From a security perspective, this is a horrible idea, adding a completely untrusted intermediary. OAuth.io will technically have access to all of your user data, and any security flaws that they have will impact your service and user data.

1 comments

Worse than that. You are at the mercy of what service providers think of both them AND all of their clients.

Suppose that they have a customer who uses their service to install malware in people's accounts, and Google catches them. Google isn't going to just shut off one customer. They are going to revoke the client_id associated with OAuth.io, causing every customer to lose access. (A malware author could try this because they would hope that malicious requests are more easily lost inside the torrent of other stuff coming from OAuth.io.)

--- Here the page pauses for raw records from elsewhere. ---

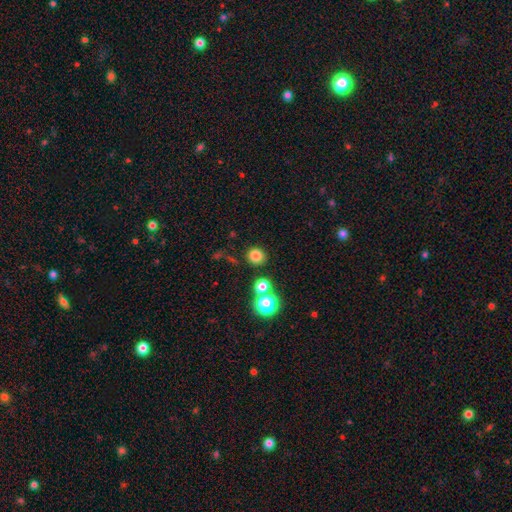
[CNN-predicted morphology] Smooth or featured? smooth (79%)
How rounded? round (90%)
Merging? none (82%)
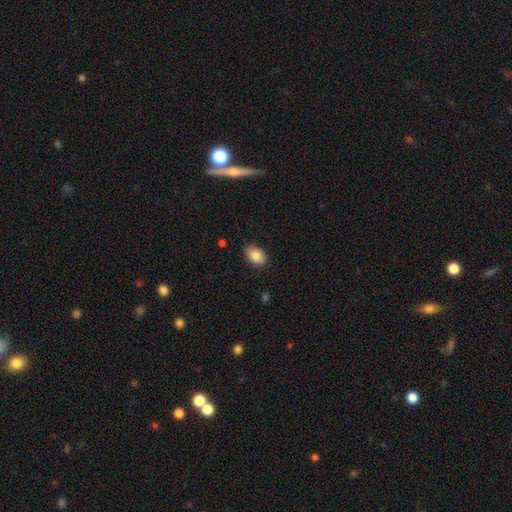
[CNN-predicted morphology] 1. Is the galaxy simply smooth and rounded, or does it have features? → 87% smooth, 7% star or artifact, 5% featured or disk.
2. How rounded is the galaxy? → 87% in between, 12% round, 1% cigar-shaped.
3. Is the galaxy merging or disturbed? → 86% none, 11% minor disturbance, 2% major disturbance, 1% merger.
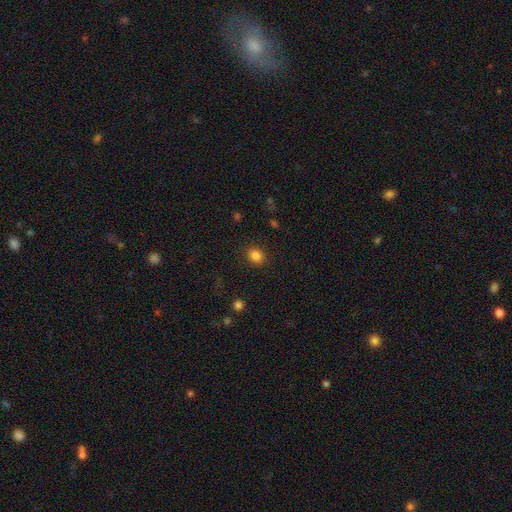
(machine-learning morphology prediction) smooth_or_featured: smooth (p=0.85) [alt: star or artifact p=0.11]
how_rounded: round (p=0.65) [alt: in between p=0.34]
merging: none (p=0.89) [alt: minor disturbance p=0.07]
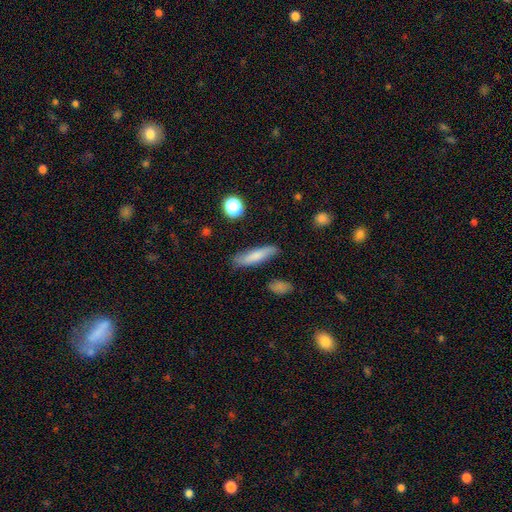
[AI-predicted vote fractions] Smooth or featured: smooth — 75% (featured or disk — 17%)
How rounded: cigar-shaped — 73% (in between — 24%)
Merging: none — 80% (minor disturbance — 14%)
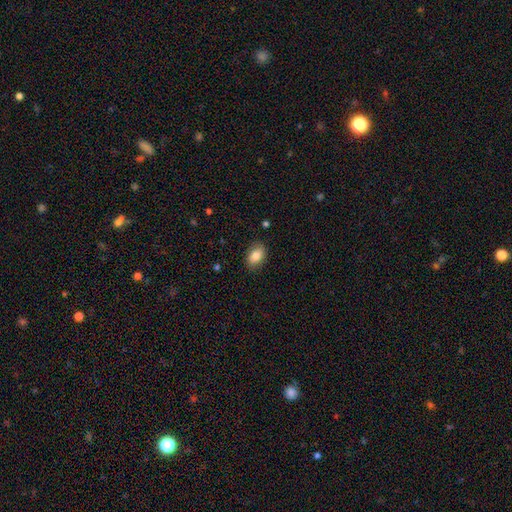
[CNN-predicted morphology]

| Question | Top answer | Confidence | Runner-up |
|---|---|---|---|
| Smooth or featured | smooth | 85% | featured or disk (8%) |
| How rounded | in between | 86% | round (13%) |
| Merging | none | 85% | minor disturbance (11%) |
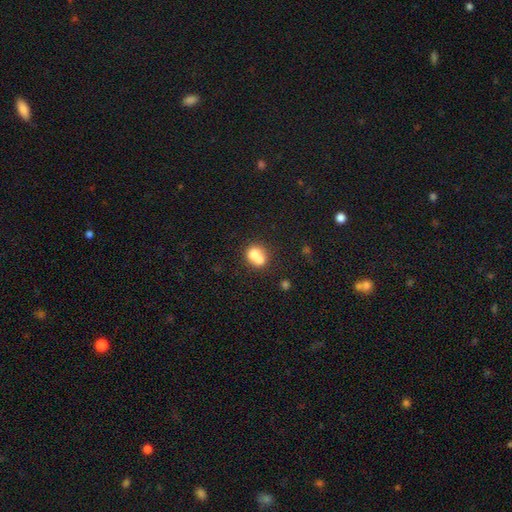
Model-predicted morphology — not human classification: A smooth galaxy with no disk features (68%) that is round (74%).

Vote fractions:
- Smooth or featured? smooth: 68% / featured or disk: 22% / star or artifact: 10%
- How rounded? round: 74% / in between: 25% / cigar-shaped: 1%
- Merging? merger: 65% / none: 26% / minor disturbance: 6% / major disturbance: 3%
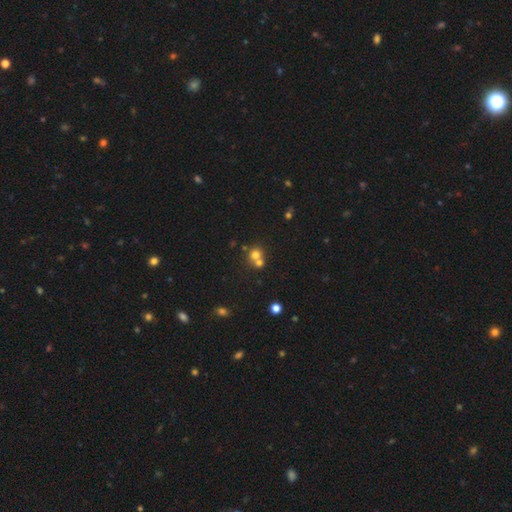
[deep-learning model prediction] A smooth galaxy with no disk features (69%) that is round (86%). Merging: merger (50%).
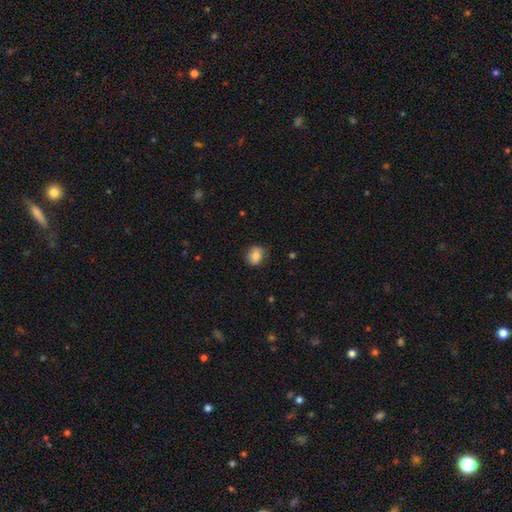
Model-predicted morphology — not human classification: Smooth or featured? Predicted: smooth (p=0.77). How rounded? Predicted: round (p=0.58). Merging? Predicted: none (p=0.78).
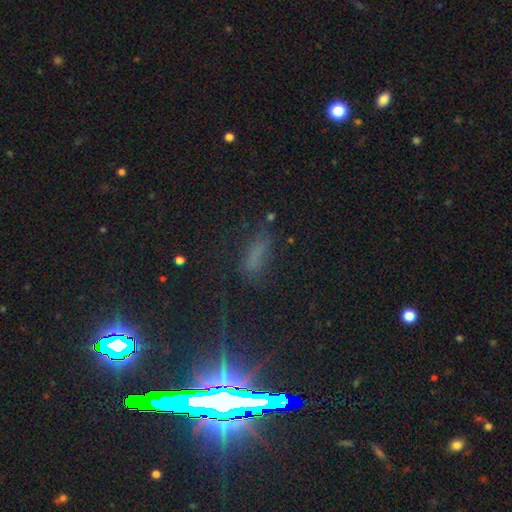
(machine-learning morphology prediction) type=star or artifact (44%).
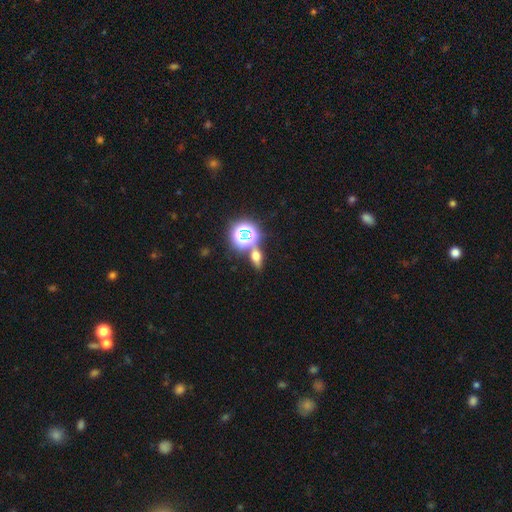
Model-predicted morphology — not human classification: type=smooth (44%); merging=none (73%).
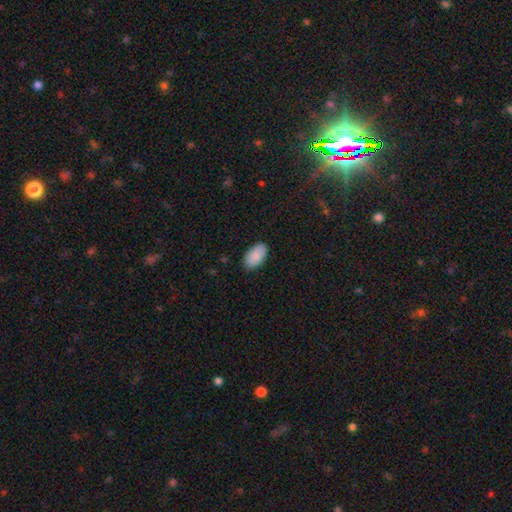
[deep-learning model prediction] Smooth or featured? Predicted: smooth (p=0.90). How rounded? Predicted: in between (p=0.96). Merging? Predicted: none (p=0.87).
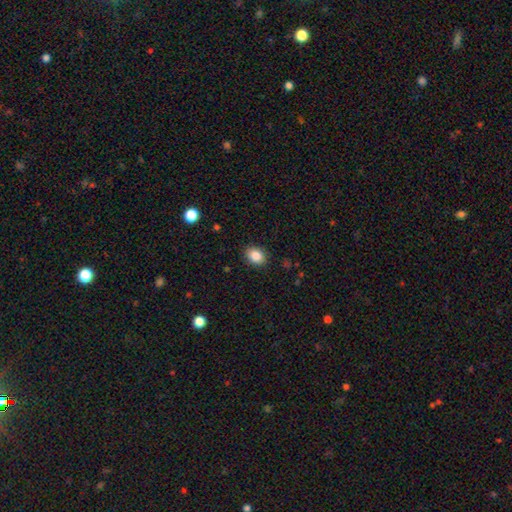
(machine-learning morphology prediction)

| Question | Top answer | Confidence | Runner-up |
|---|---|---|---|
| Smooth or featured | smooth | 86% | star or artifact (9%) |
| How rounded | in between | 61% | round (38%) |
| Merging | none | 88% | minor disturbance (9%) |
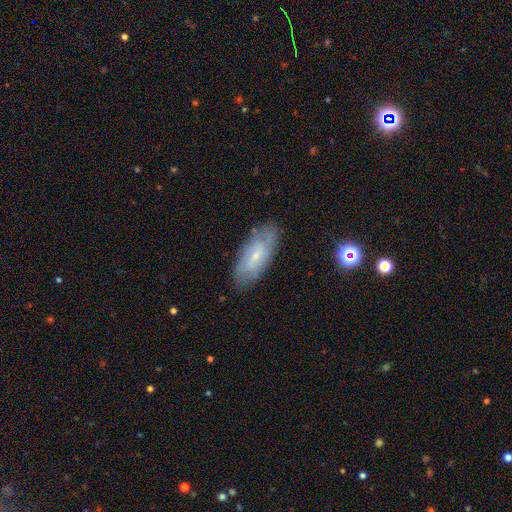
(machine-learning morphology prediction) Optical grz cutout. It shows a featured or disk galaxy (59%) with no bar (46%), spiral arms (79%) and a small central bulge (73%). Merging: none (79%).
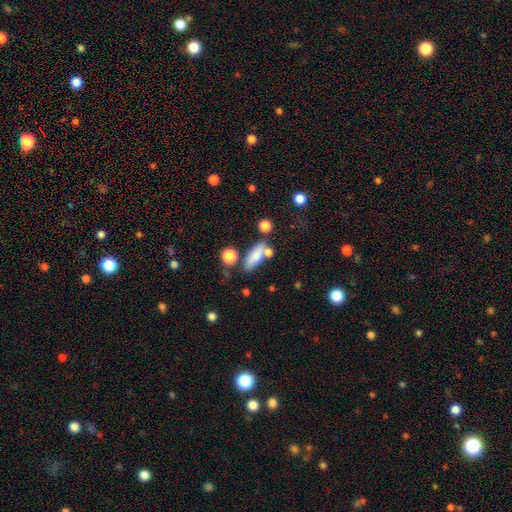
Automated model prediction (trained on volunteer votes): smooth_or_featured: smooth (p=0.74) [alt: featured or disk p=0.17]
how_rounded: in between (p=0.60) [alt: cigar-shaped p=0.35]
merging: none (p=0.60) [alt: minor disturbance p=0.17]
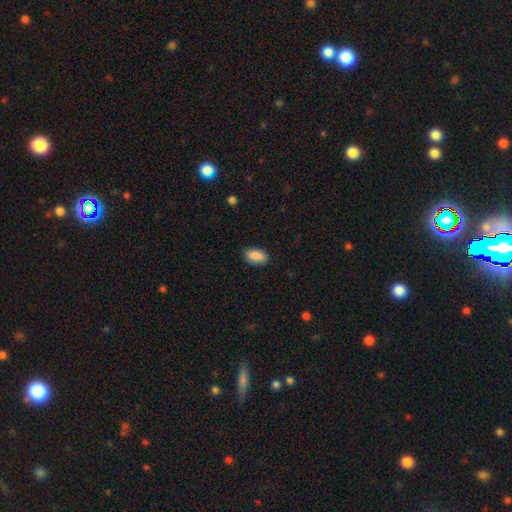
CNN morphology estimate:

And it isn't just a customer who is intentionally bad. If a customer gets compromised by a malware author who uses that as a vector, well, same story.

You do not want your access to business-critical APIs to depend on a third party reseller who cannot guarantee their own continued access. Really.

I received an invite to this service today and just checked it out - this is not correct.

You have to generate your own keys for each service, then store them with OAuth.io. This doesn't mean they can't access your users' data, just that there isn't one "master key" that could shut everyone down.

Thanks for the correction.

In that case, I fail to see the value add that they claim to provide.

I feel it is made for fast Oauth integration. We use 4 oauth providers into one of our app, and it took us really 4 full days to implement them without bug. We are not Oauth experts but it was really boring and IMO useless implementation time.